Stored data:
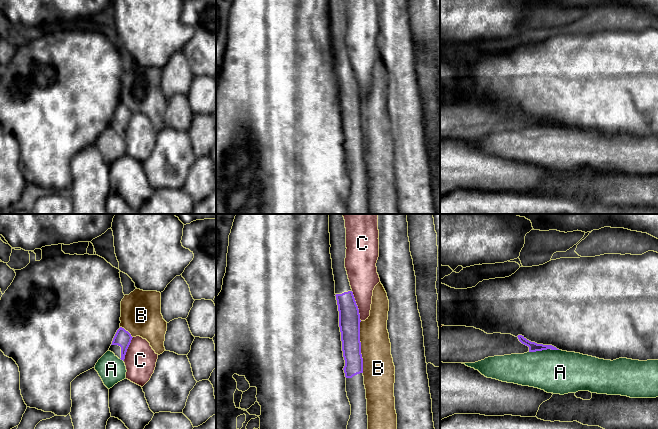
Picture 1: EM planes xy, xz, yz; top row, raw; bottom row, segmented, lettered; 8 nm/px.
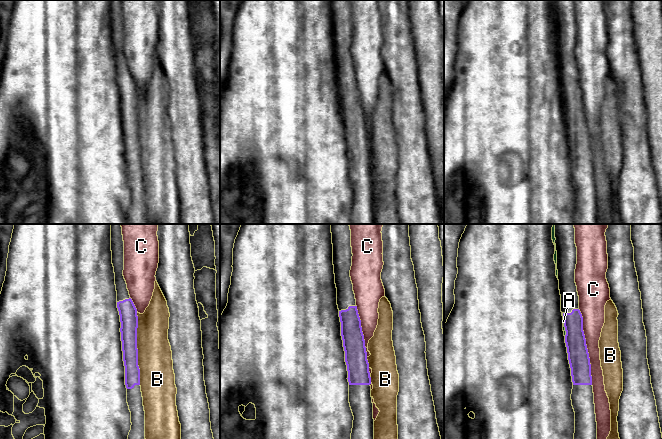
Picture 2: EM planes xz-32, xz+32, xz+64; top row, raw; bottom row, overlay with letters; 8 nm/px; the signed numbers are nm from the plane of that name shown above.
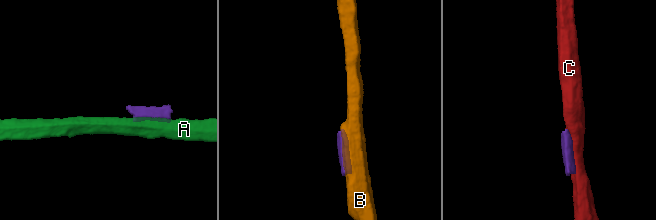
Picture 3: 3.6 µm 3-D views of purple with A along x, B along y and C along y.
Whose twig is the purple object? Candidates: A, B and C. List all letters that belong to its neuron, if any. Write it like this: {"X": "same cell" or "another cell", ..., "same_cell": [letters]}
{"A": "another cell", "B": "another cell", "C": "another cell", "same_cell": []}

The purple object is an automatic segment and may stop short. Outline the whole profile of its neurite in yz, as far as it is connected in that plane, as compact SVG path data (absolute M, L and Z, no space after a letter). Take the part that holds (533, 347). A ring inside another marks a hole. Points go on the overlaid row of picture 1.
M466 326L440 327L440 362L443 363L475 363L488 357L547 349L559 350L552 345L531 342L522 335L487 334Z

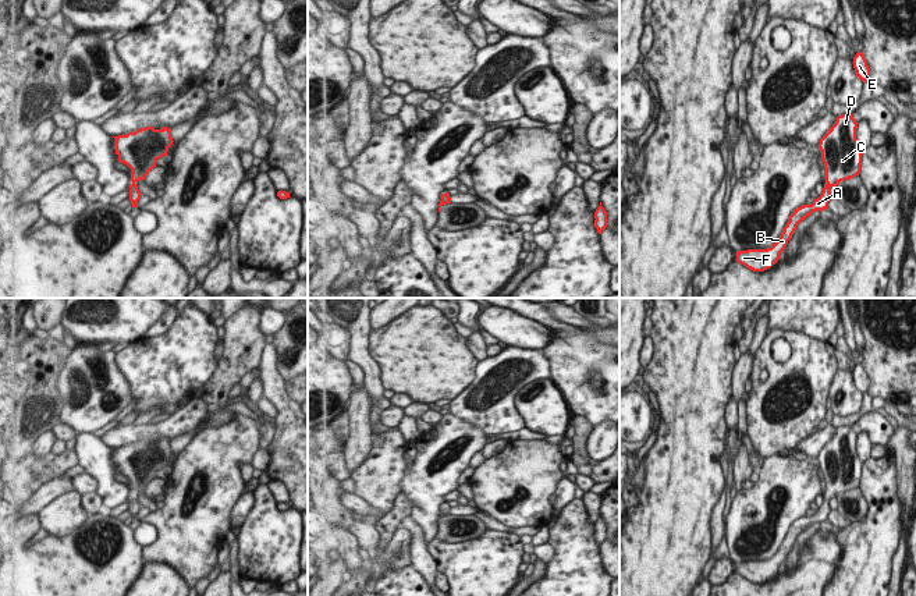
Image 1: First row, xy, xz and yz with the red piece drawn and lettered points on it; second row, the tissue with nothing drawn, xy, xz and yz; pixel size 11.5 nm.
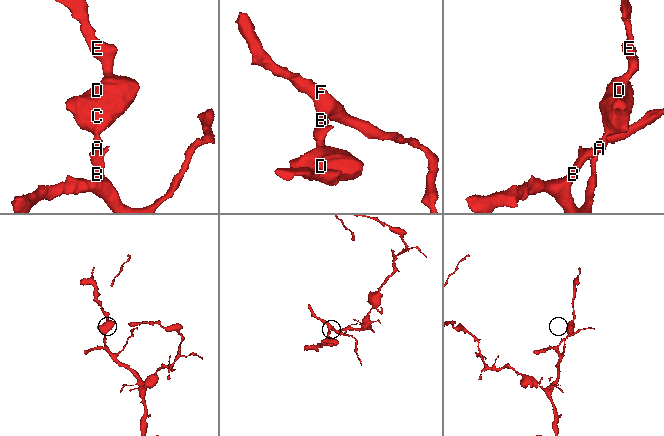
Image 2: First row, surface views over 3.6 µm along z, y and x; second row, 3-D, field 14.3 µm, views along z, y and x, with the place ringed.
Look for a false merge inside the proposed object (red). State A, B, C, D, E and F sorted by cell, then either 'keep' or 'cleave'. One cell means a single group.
A B C D E F | keep

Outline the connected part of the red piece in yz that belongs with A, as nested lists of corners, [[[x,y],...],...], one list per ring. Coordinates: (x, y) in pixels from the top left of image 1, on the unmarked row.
[[[852,426],[837,429],[835,436],[820,451],[819,460],[826,480],[826,496],[821,507],[812,517],[803,517],[789,528],[781,549],[771,560],[748,561],[736,564],[736,574],[753,583],[764,583],[775,577],[780,565],[785,561],[788,553],[796,542],[796,538],[816,522],[824,522],[831,512],[831,499],[841,493],[853,490],[860,485],[862,466],[856,451],[858,434]]]

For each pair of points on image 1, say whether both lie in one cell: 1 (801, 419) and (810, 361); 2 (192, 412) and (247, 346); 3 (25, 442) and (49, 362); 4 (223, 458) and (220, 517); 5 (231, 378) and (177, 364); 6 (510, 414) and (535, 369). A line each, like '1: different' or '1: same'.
1: same
2: different
3: same
4: same
5: different
6: same

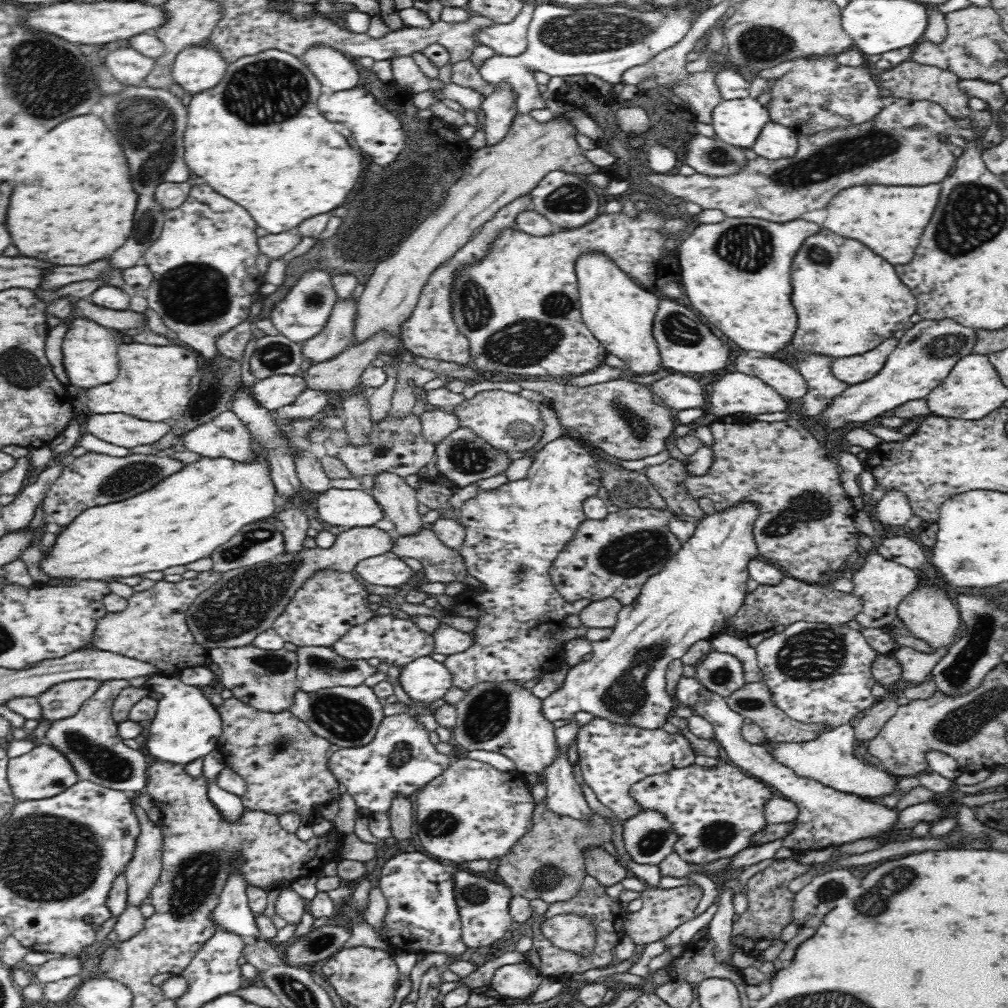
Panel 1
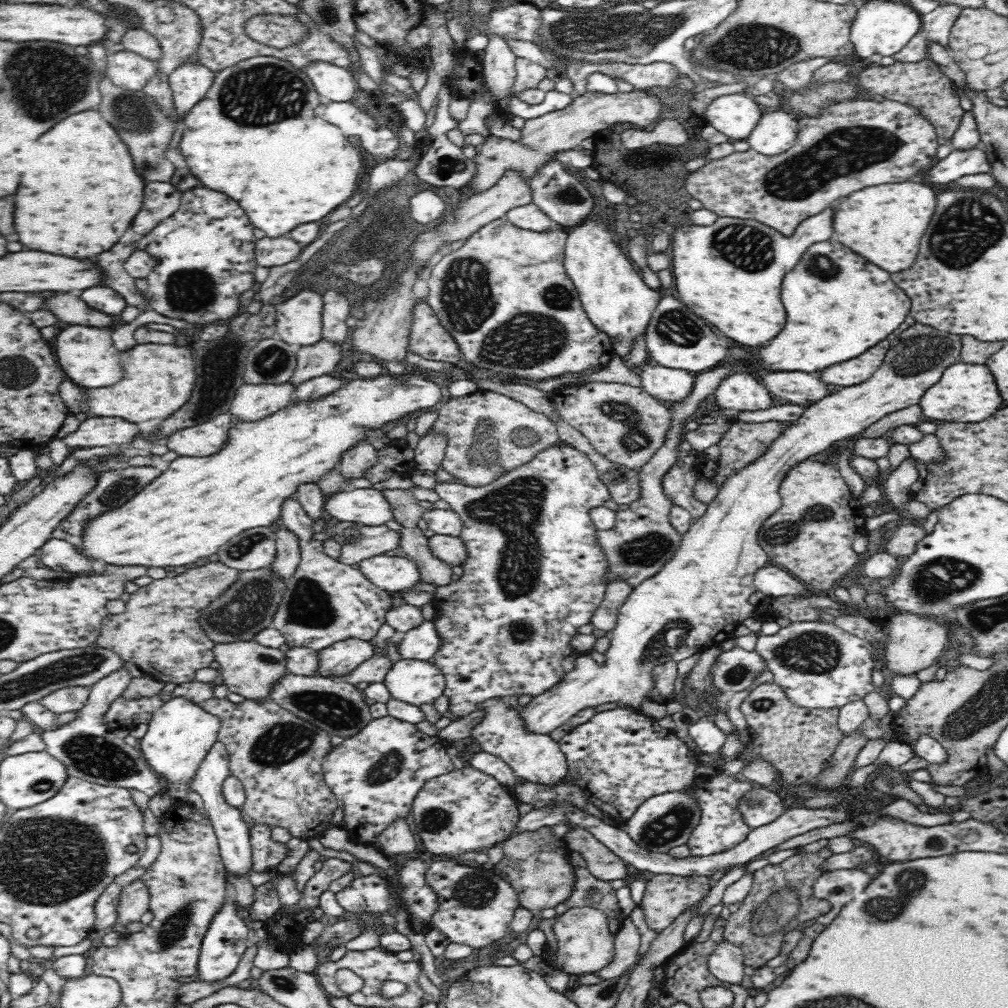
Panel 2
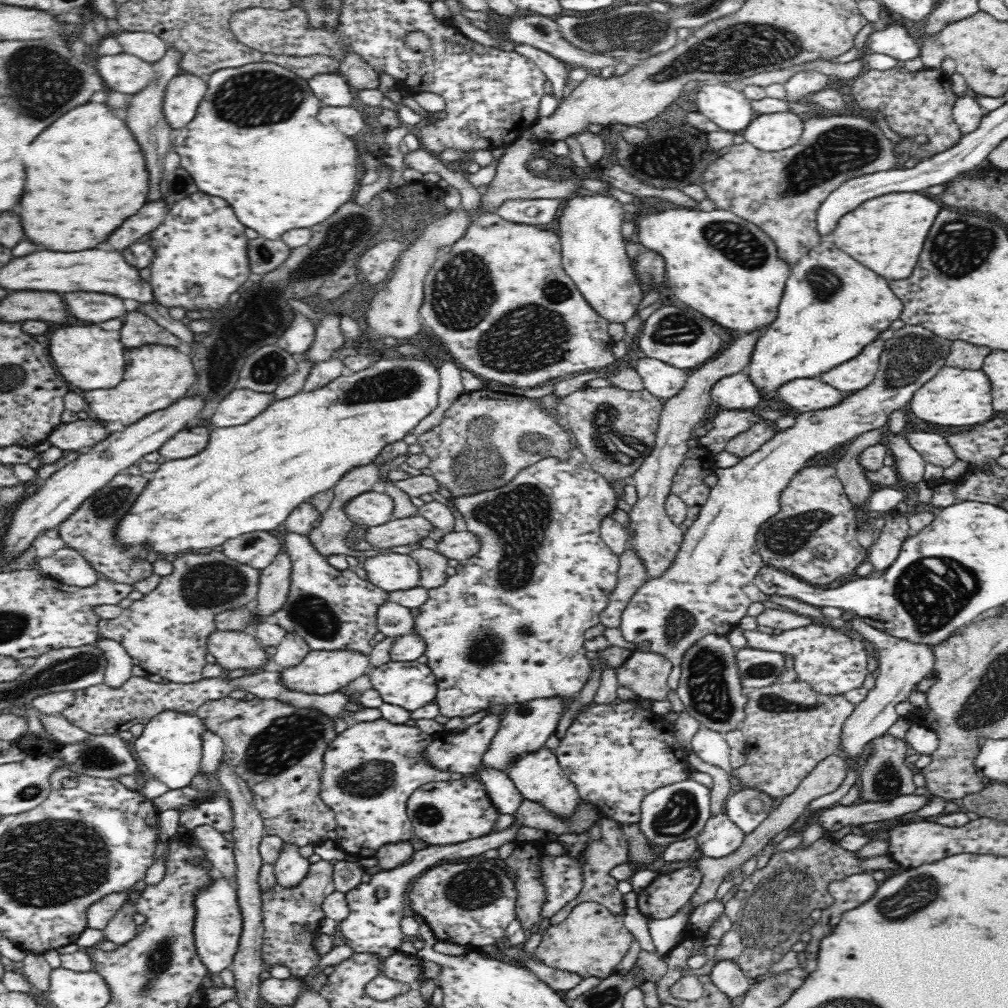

TASK BRIEF:
What the answer needs is every line from the one containing "Outline the connected" through the final line of the data above, copied exactly, without pictures.

WRITTEN REPLY:
Outline the connected part of the red piece in yz that belongs with A, as nested lists of corners, [[[x,y],...],...], one list per ring. Coordinates: (x, y) in pixels from the top left of image 1, on the unmarked row.
[[[852,426],[837,429],[835,436],[820,451],[819,460],[826,480],[826,496],[821,507],[812,517],[803,517],[789,528],[781,549],[771,560],[748,561],[736,564],[736,574],[753,583],[764,583],[775,577],[780,565],[785,561],[788,553],[796,542],[796,538],[816,522],[824,522],[831,512],[831,499],[841,493],[853,490],[860,485],[862,466],[856,451],[858,434]]]

For each pair of points on image 1, say whether both lie in one cell: 1 (801, 419) and (810, 361); 2 (192, 412) and (247, 346); 3 (25, 442) and (49, 362); 4 (223, 458) and (220, 517); 5 (231, 378) and (177, 364); 6 (510, 414) and (535, 369). A line each, like '1: different' or '1: same'.
1: same
2: different
3: same
4: same
5: different
6: same

Panel 1
Panel 2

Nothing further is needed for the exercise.